The original artists of the mural were Jessica Kreig, ‘96, and Schuyler Ellers, ‘96, co-presidents of the National Art Honor Society in 1995-96.

In a May 24, 1996, Octagon article, Ellers said that they were painting the mural “to leave a legacy to the school, a reminder of our three years’ dynasty as presidents of the NAHS.”

That legacy lasted for 21 years, as the mural was finished in May 1996 and remained untouched until August 2017.

Students and faculty had mixed reactions to the removal.

Junior artist Sophie Naylor said she didn’t particularly like the mural.

“I was kind of getting tired of the old mural,” Naylor said. “So I didn’t mind that it got removed.”

But Naylor also doesn’t like the wall blank.

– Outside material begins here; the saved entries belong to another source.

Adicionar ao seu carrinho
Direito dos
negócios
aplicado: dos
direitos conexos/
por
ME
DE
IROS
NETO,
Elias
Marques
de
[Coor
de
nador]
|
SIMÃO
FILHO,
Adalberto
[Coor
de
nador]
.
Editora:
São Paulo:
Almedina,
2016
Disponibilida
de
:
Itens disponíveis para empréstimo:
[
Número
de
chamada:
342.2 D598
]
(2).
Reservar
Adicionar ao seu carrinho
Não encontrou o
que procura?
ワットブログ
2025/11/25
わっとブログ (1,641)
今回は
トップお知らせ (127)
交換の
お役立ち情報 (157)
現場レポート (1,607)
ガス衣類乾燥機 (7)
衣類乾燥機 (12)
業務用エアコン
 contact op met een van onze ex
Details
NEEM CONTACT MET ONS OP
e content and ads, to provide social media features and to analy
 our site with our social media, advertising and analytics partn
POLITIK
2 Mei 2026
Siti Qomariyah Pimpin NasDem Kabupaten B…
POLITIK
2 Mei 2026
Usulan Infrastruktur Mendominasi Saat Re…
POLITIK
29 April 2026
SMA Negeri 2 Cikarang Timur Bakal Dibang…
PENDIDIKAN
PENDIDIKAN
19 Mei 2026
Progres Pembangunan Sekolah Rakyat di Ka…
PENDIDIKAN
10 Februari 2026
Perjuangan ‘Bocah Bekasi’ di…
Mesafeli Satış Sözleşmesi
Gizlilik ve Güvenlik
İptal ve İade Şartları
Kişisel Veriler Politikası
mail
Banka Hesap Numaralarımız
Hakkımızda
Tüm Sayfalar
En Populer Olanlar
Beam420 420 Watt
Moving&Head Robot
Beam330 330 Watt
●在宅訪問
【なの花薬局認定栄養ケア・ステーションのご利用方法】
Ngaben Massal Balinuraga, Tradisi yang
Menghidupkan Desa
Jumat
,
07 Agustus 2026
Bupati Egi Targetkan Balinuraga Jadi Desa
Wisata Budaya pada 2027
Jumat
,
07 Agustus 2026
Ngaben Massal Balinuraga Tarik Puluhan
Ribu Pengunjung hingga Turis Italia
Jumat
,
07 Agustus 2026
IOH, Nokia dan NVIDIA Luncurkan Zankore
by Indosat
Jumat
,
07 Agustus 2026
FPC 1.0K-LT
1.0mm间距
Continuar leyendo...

(Photo used by permission of Jack Christian)
Seniors Smita Sikaria and Esme Bruce-Romo in front of the mural during Spirit Week in fall 2016.

“Hopefully, the school will allow us to paint something new in its place,” Naylor said.

Thomsen said he was open to the idea of replacing the mural.

“We should discuss as a community whether we should replace it with signage like, ‘Go, Cavaliers,’ or another mural,” Thomsen said.

However, senior Nico Burns was more unhappy to see it go.

“I’ve been here for so long that it’s strange not to see anything when I walk into the gym,” Burns said. “It’s just sad.”

PE teacher Michelle Myers could relate to Burns.

“I had an emotional discourse when I learned that the mural was being painted over,” Myers said.

“That night when I heard, I was very sullen and quiet.”

Myers watched the original painting of the mural in 1996 and reflected back on those memories.

“I remember just sitting there and watching them for hours paint and piece together that beautiful mural,” Myers said.

“After it was finished, no one was allowed to throw any balls against it or anything else because it was a piece of art.”